Law enforcement generally remained hands-off when it came to the Janes. As Kaplan notes in The Story of Jane, the group’s counselees included the daughters, wives and girlfriends of police officers.
But that all changed on May 3, 1972, when two women informed the Chicago Police Department that their sister-in-law was planning to get an abortion. At first, recounts Sergeant Ted O’Connor in The Janes, the officers were reluctant to respond.
“We weren’t involved in either side of the great philosophical camps that debated this,” he says. “I mean, we were just the guys stuck with the law.”
Despite their reservations, police tailed the women’s sister-in-law to her appointment, then followed the Janes back to their clinic. They arrested seven of the activists, charging the Janes with 11 counts of abortion and conspiracy to commit abortion. Each woman faced a sentence of up to 110 years in prison.
Initially, the Janes struggled to find the right attorney to work on their case. Describing their cynicism with the legal process in The Janes, activist Judith Arcana says, “The men were, in different ways and with different tones, so condescending that it was impossible. How could we possibly hire guys to represent us when they couldn’t even see us?”
Leaner, who still had contacts from her work in the civil rights movement, reached out to Jo-Anne F. Wolfson, a defense attorney who had previously represented the Black Panther Party. Cognizant of the fact that the Supreme Court was likely to consider Roe v. Wade in the coming months, Wolfson delayed the case as long as possible with a flurry of legal motions.
Out on bail, the Janes waited for the nation’s highest court to hand down its ruling. On January 22, 1973, the court issued its decision on Roe v. Wade, effectively legalizing abortion in all 50 states. All charges against the Janes were dismissed.
What happened after the Janes?
Soon after Roe v. Wade’s passage, the Janes shuttered their service, citing lack of need. Over its five years in existence, the group had provided abortions to an estimated 11,000 women. But the fight was far from over.
The Supreme Court’s ruling asserted that restrictive abortion laws violated women’s constitutional right to privacy. While the measure legalized most abortions, it lacked concrete protections for female autonomy.
“[Women] didn’t get a positive right. They got a negative right,” says Schoen. “They didn’t get the guarantee that they could access abortion. Theoretically, abortion was legal if they could find an abortion provider who was willing to provide the abortion for them, and if they lived in a state where the legislature basically set conditions under which to access abortion.”
Forty-nine years later, this June, the Supreme Court overturned Roe v.
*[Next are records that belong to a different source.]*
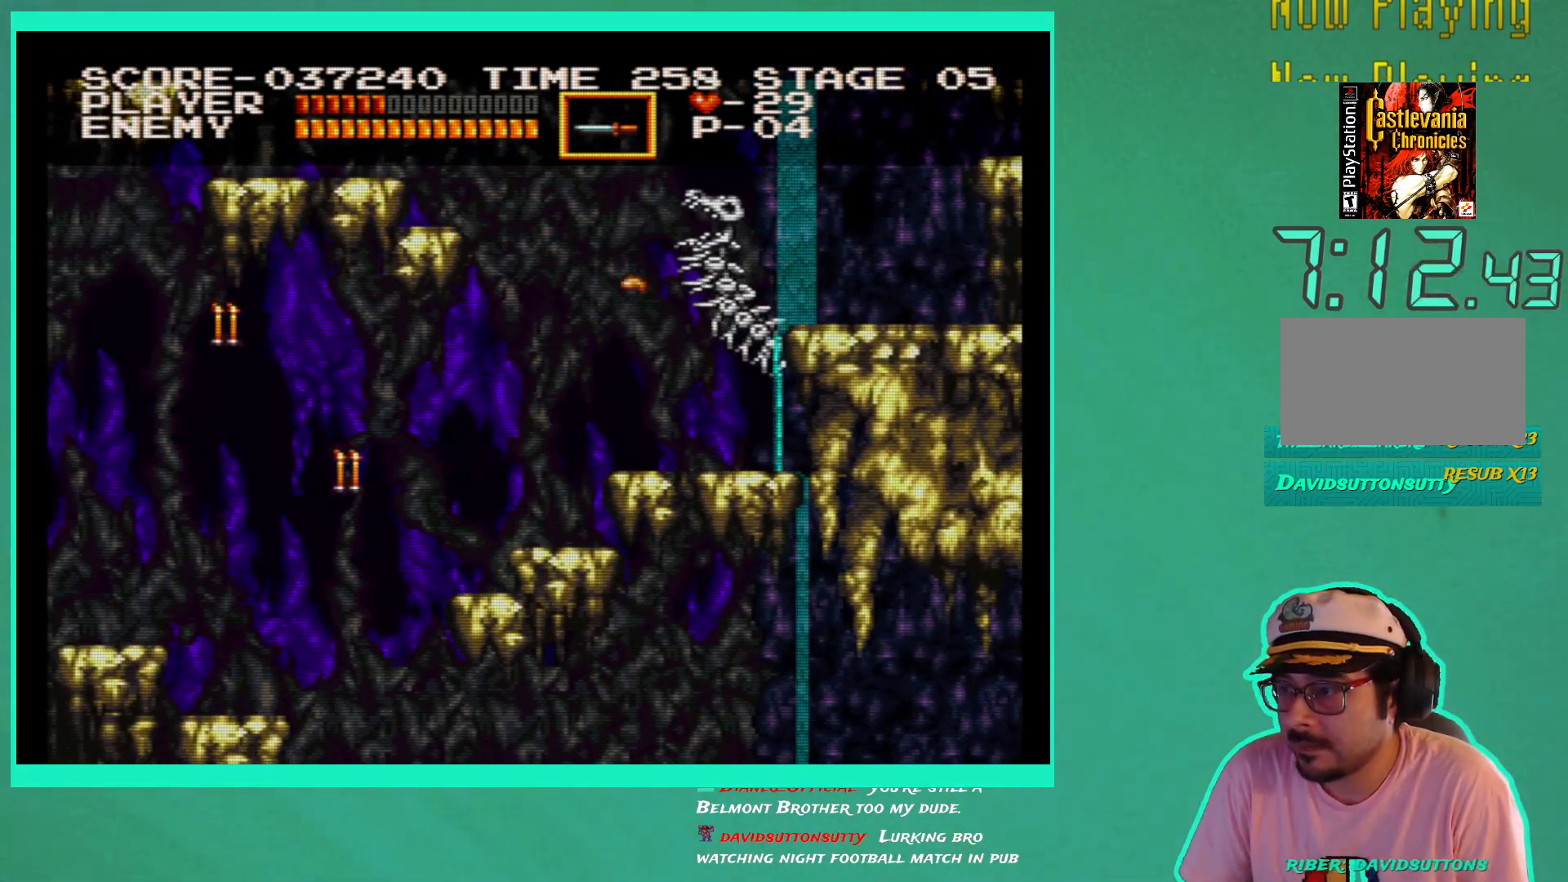
{"buttons": [], "left_stick": "center", "right_stick": "center", "events": [[83, "X", "down"], [167, "X", "up"], [233, "X", "down"], [317, "X", "up"], [383, "X", "down"], [500, "X", "up"]]}
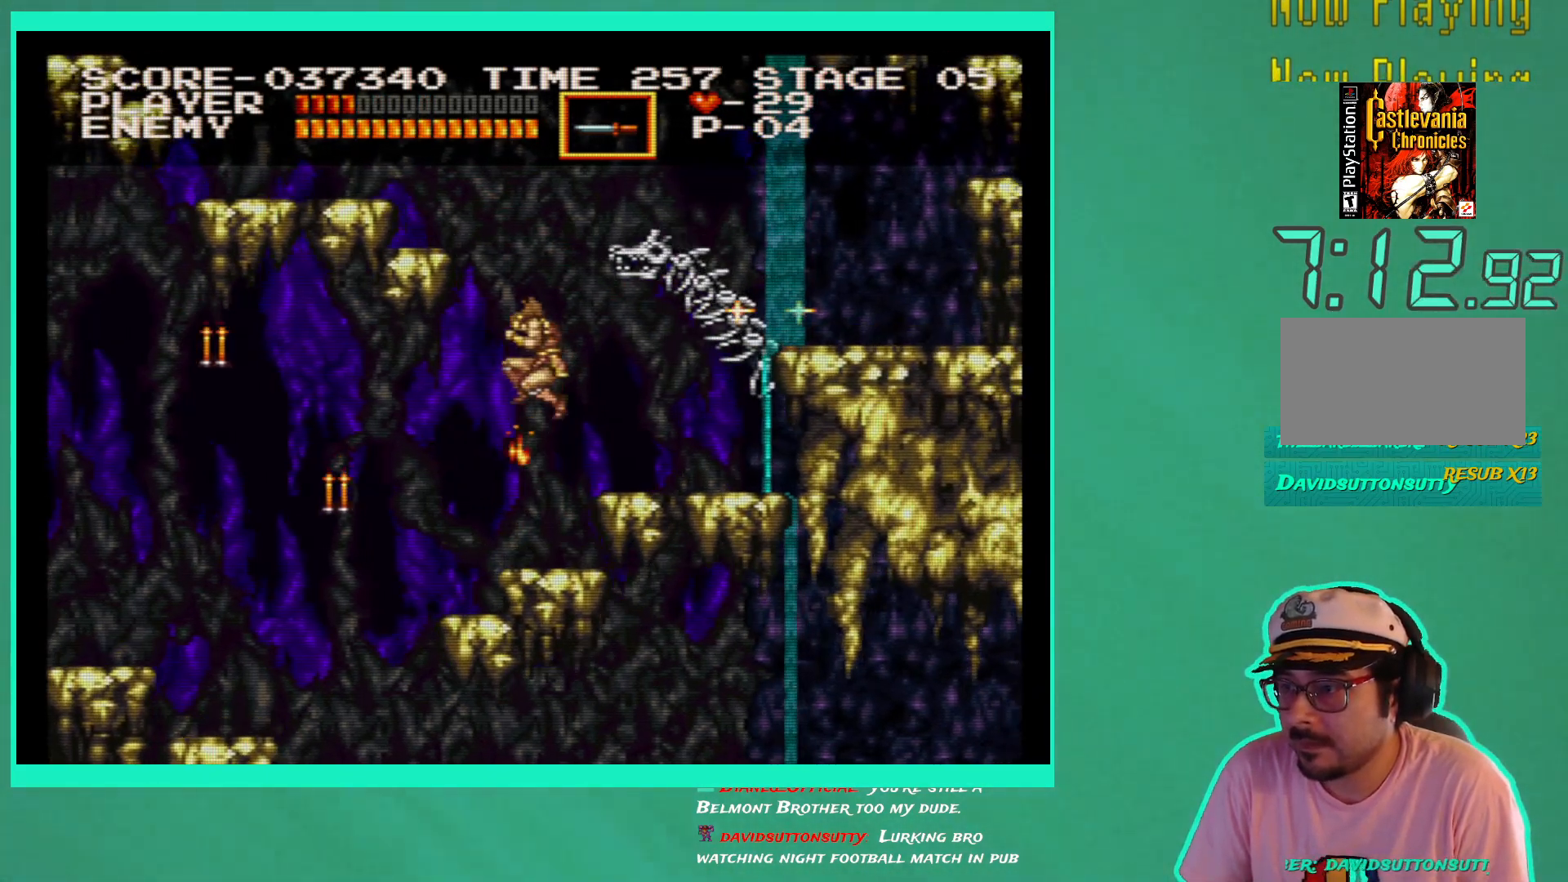
{"buttons": ["DPAD_LEFT"], "left_stick": "center", "right_stick": "center", "events": [[467, "DPAD_LEFT", "down"]]}
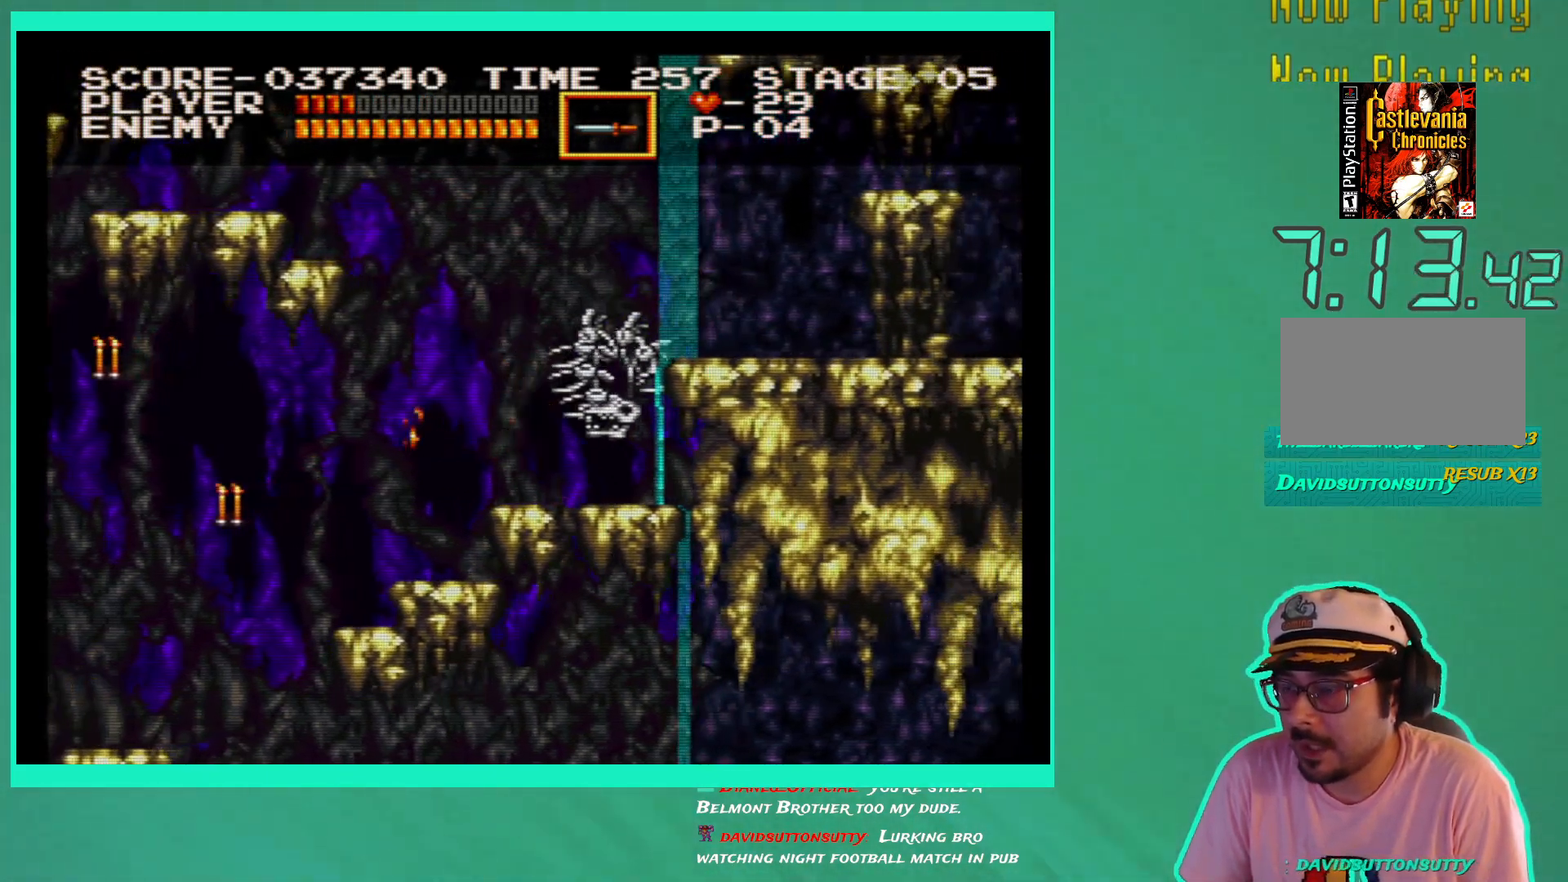
{"buttons": [], "left_stick": "center", "right_stick": "center", "events": [[100, "DPAD_LEFT", "up"], [183, "DPAD_RIGHT", "down"], [267, "DPAD_RIGHT", "up"], [267, "X", "down"], [367, "X", "up"], [450, "X", "down"], [500, "X", "up"]]}
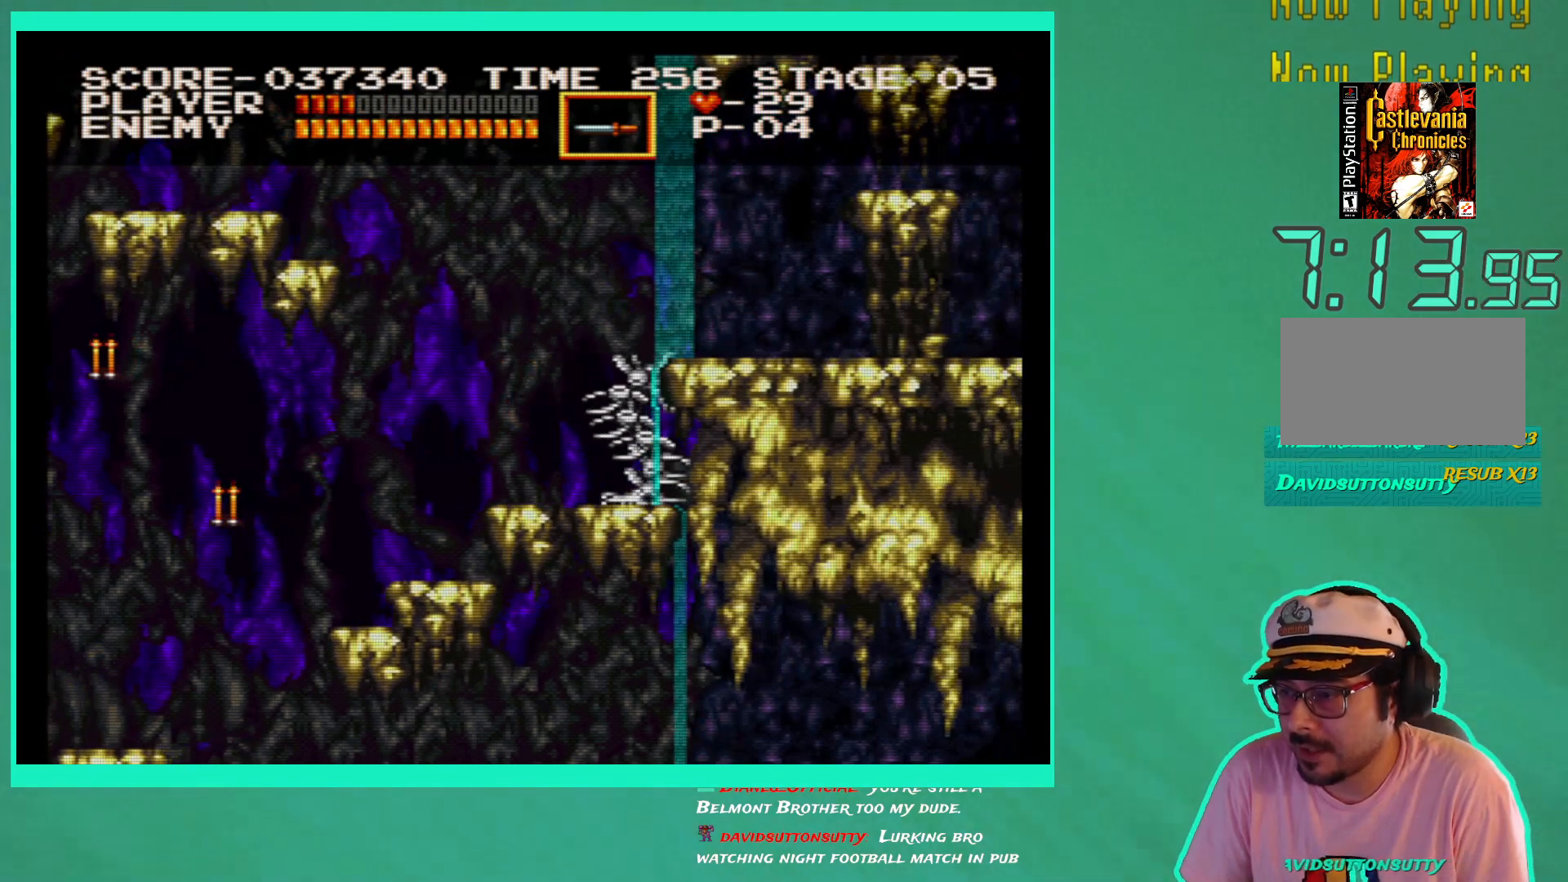
{"buttons": ["A", "DPAD_RIGHT"], "left_stick": "center", "right_stick": "center", "events": [[17, "DPAD_RIGHT", "down"], [333, "A", "down"]]}
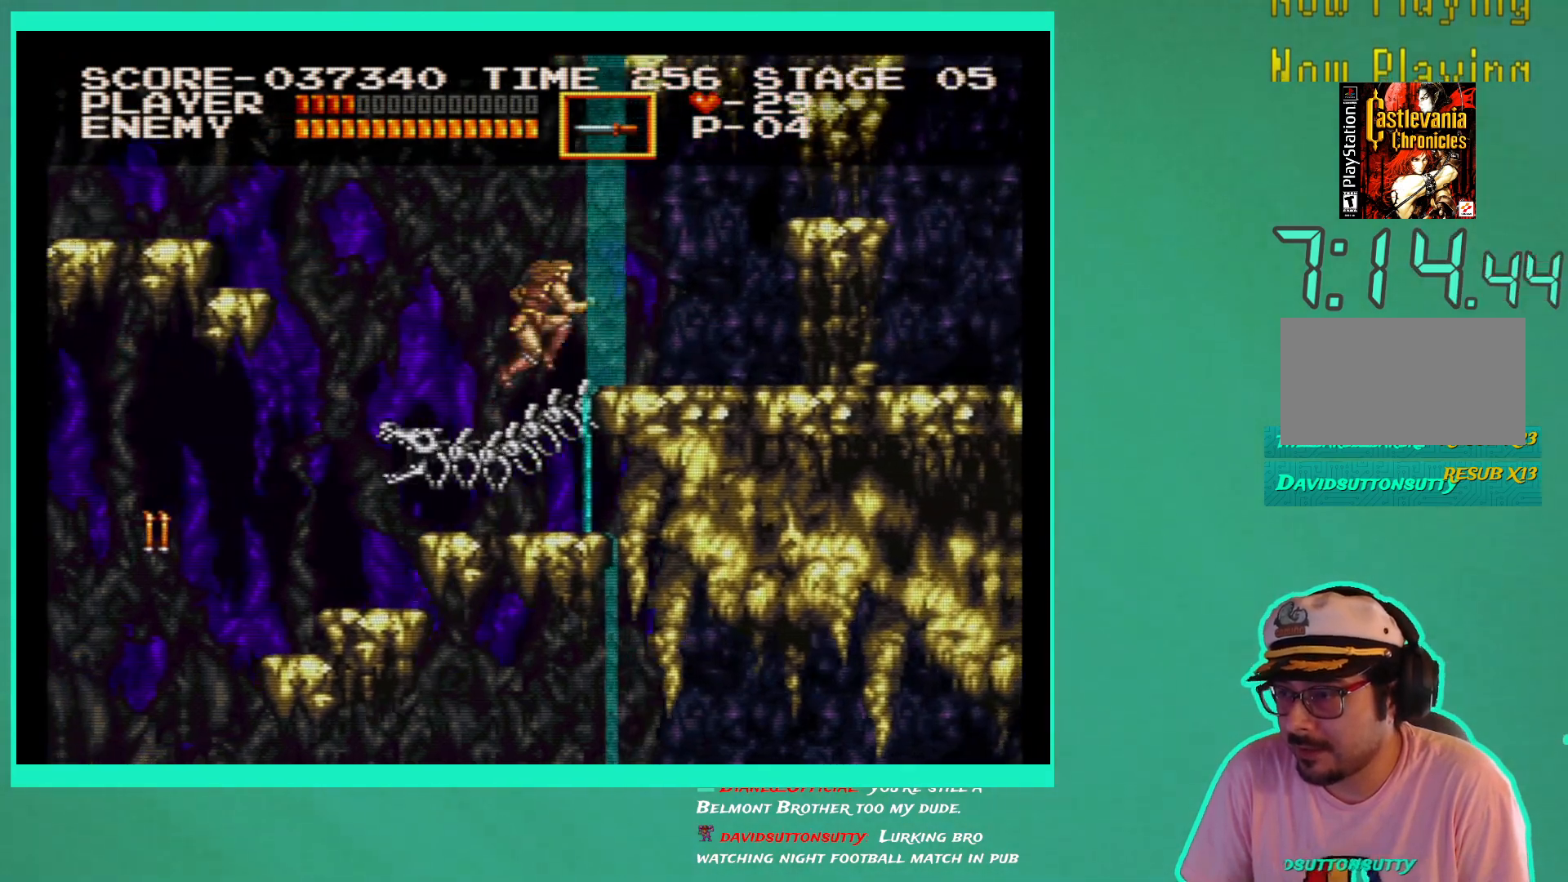
{"buttons": [], "left_stick": "center", "right_stick": "center", "events": [[117, "A", "up"], [500, "DPAD_RIGHT", "up"]]}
Wade, sparking anti-abortion legislation across the country. According to the Guttmacher Institute, 22 states now harbor laws that, when successfully passed, would prohibit abortion. Some bans are already in effect. Per the Washington Post, one in three American women had lost access to abortion by late August, just two months after Dobbs v. Jackson Women’s Health Organization took effect.
In response to the current climate, the Janes are coming back.
Tamar Manasseh, a South Side activist who founded Mothers Against Senseless Killings, recently established We Are Jane, an organization that works with the Chicago Abortion Fund to help women locate safe reproductive services.
Speaking with Block Club Chicago, Manasseh says, “There are so many stories … where there is nowhere to go, no one to turn to. [Before Dobbs] you were able to make an appointment for an abortion, no questions asked. Now, the world has shifted under your feet.”